In the interest of complete fairness, I should probably tell you that I’ve already read this book. Also, I should probably tell you that even before I read the book the first time, I was (and am) a huge, unabashed, slavering Neil Gaiman fan due to his award-winning Sandman series of comic books and graphic novels. And I should also tell you that the movie version of Stardust is coming out soon and you’ll no doubt be hearing much more about it.
I picked it off the shelf the other day. I hadn’t read it in years, and plus I had trouble remembering exactly why I liked the book. With some books it’s good to reacquaint yourself with every so often, like that friend in your life who you feel close to but only see once or twice a year.
Anyway: the book. It’s my favorite of Gaiman’s novels. All of his books have the dead-on feel of the modern fairy tale, but he’s sometimes prone to being a little too flippant with his characters, just a tad bit shallow, and with too much of a wink to the audience, if you catch my meaning.

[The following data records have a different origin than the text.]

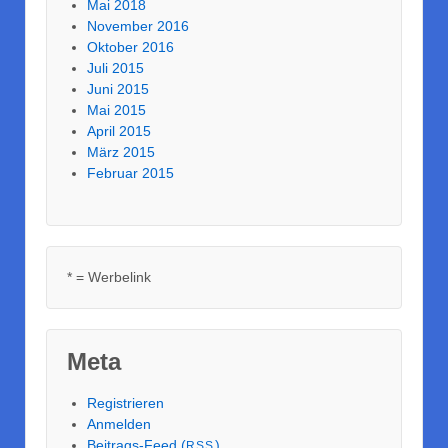
Mai 2018
November 2016
Oktober 2016
Juli 2015
Juni 2015
Mai 2015
April 2015
März 2015
Februar 2015
* = Werbelink
Meta
Registrieren
Anmelden
Beitrags-Feed (
)
RSS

With Stardust, he gets that balance of fantasy and seriousness just right.
Back in the early Victorian era there exists a town called Wall in the British countryside. It’s named that because of the thick stone wall that separates the sleepy farming town from the world of Fairie – every nine years, the veil lifts and a fair brings the two communities together for one night. One of the town’s youth, Trystan, is a dreamer who falls for the town beauty and promises to do anything she asks. To put him off, she suggests he go retrieve a star that they watch fall from the night sky. So, being the romantic sort, Trystan sets out to go get it. What follows involves an adventure that includes talking trees, witch-queens, pirates who fly airships, shape-changing animals, and True Love. It’s a Brit version of The Princess Bride without the postmodern wisecracks, a modern-day Midsummer Night’s Dream written after a few glasses of wine and a night on the town. This being a fairy tale, Gaiman insures that every plot point is wrapped up and every character, even the minor ones, have their important roles to play in the story. The book is written in a light, dreamlike tone that lulls you in like a mother humming a half-remembered lullaby to her child.
Of course, there’s a better-than-excellent chance that Hollywood will completely screw it all up, but I have faith. There’s a beautiful story here and Gaiman’s has yet to sell out. But: everyone knows the book is always better than the film.